BEGIN Data under study

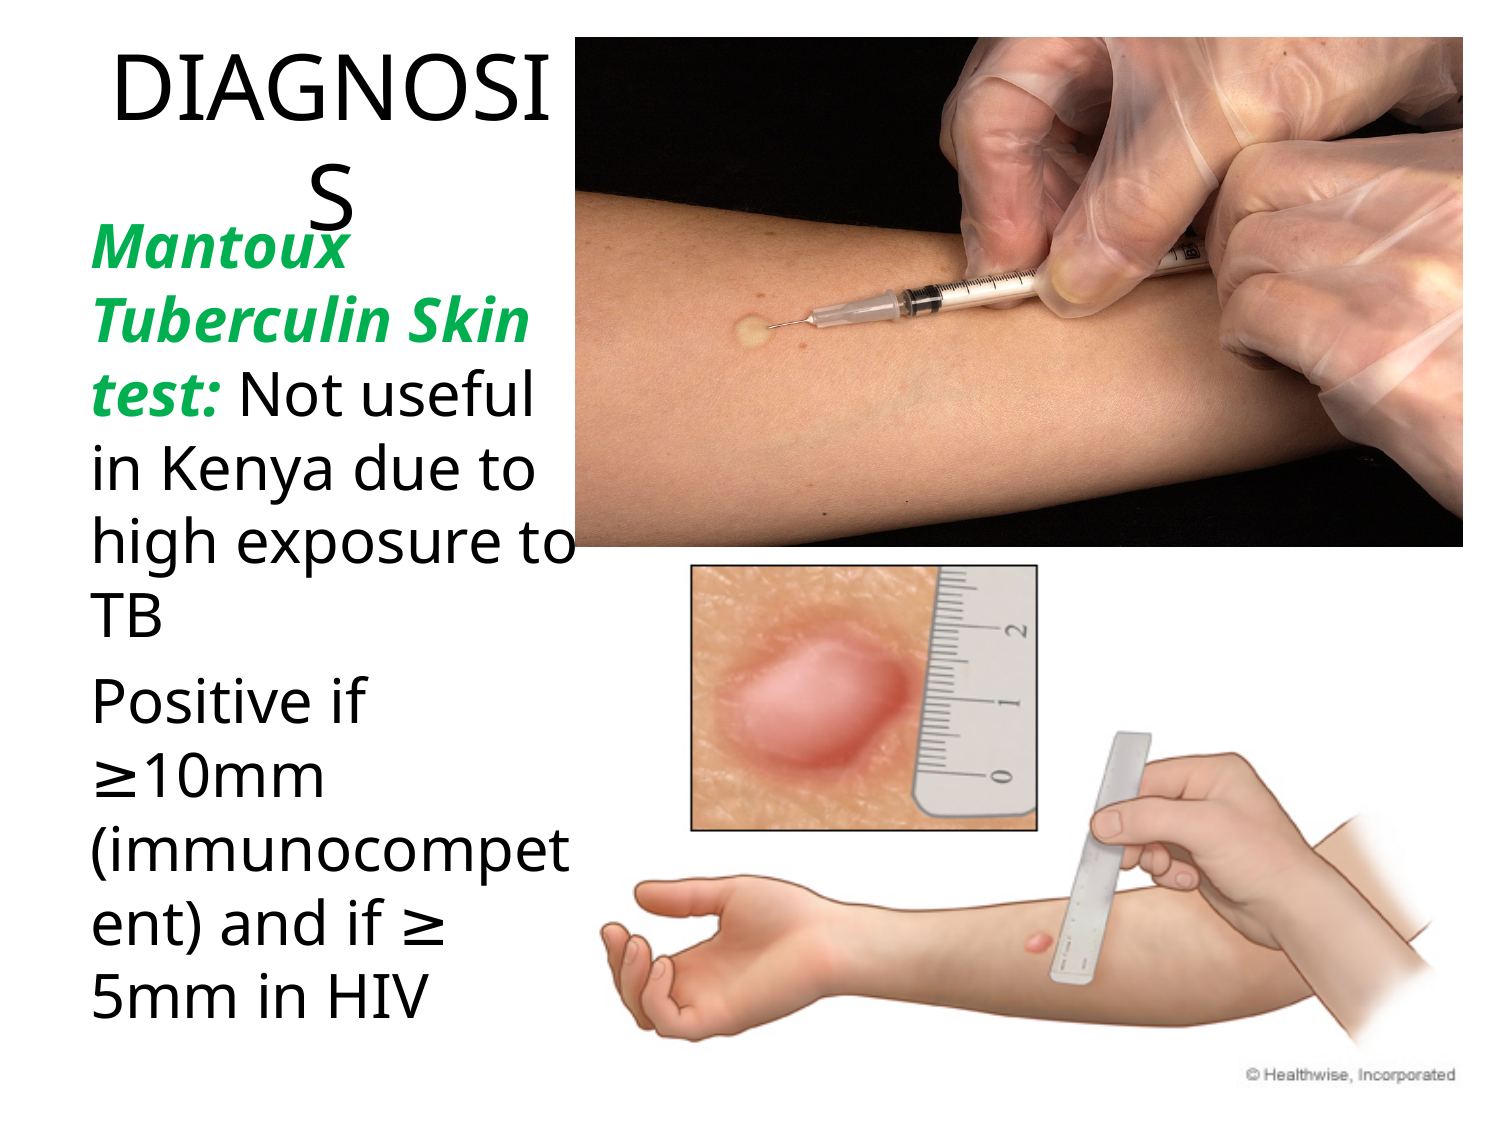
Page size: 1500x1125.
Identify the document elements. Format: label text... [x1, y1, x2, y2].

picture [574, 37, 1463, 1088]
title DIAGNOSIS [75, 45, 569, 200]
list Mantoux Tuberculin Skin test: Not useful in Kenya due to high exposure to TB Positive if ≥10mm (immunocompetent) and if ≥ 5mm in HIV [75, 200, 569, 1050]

END Data under study

Problem details: Copy the entries exactly. Leave the pictures out.

Task response:
Page size: 1500x1125.
Identify the document elements. Format: label text... [x1, y1, x2, y2].

picture [574, 37, 1463, 1088]
title DIAGNOSIS [75, 45, 569, 200]
list Mantoux Tuberculin Skin test: Not useful in Kenya due to high exposure to TB Positive if ≥10mm (immunocompetent) and if ≥ 5mm in HIV [75, 200, 569, 1050]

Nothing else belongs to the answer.